Глава 22

Элизабет

Я иду по оживленной городской улице. Я не уверена, в каком городе я нахожусь, но он полон шумных машин и тут слишком много людей, чтобы их сосчитать. Я не знаю, куда я иду, но я иду. Я следую за толпой. Может быть, они знают, куда мы следуем.

Мы все останавливаемся на перекрестке и ждем, пока загорится знак пешеходного перехода. Прислонившись к большой клумбе, которая окружает периметр высокого здания, я смотрю вниз и вижу розовые маргаритки. Я хватаю один из стеблей, выдергиваю его из почвы и наблюдаю, как появляется маленькая гусеница.
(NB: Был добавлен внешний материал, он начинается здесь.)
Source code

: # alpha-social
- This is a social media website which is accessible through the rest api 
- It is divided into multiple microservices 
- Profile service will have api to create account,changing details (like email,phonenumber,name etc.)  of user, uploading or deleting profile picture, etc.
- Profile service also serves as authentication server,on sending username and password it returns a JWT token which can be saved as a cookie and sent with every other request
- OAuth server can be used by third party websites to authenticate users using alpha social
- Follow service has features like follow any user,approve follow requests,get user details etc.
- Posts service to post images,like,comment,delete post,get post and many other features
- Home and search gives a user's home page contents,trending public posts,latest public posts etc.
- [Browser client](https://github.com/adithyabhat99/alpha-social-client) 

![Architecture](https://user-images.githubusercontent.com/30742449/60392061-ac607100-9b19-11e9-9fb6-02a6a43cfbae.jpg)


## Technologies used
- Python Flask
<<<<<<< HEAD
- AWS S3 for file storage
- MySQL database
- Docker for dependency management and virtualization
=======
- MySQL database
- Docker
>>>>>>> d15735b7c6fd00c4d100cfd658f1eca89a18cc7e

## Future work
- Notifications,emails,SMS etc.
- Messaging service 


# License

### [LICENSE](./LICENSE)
Я улыбаюсь, когда вижу своего друга.

— А вот и ты, Элизабет, — приветствует он со своим британским акцентом.

— Карнеги!

Я опускаю руку, чтобы он мог заползти на нее, а затем поднимаю его к своему лицу.

— Я скучала по тебе, — говорю я ему.

— Это было слишком давно.

Я оступаюсь на ногах, когда велосипедист чуть не сбивает меня с ног. Оглядываясь на свою руку, я вижу, что Карнеги там больше нет. Я ищу его глазами по тротуару, поворачиваясь кругами.

— Карнеги? — зову я его, но его нигде нет.

Меня снова кто — то толкает, на этот раз мужчина, который пробегает мимо меня.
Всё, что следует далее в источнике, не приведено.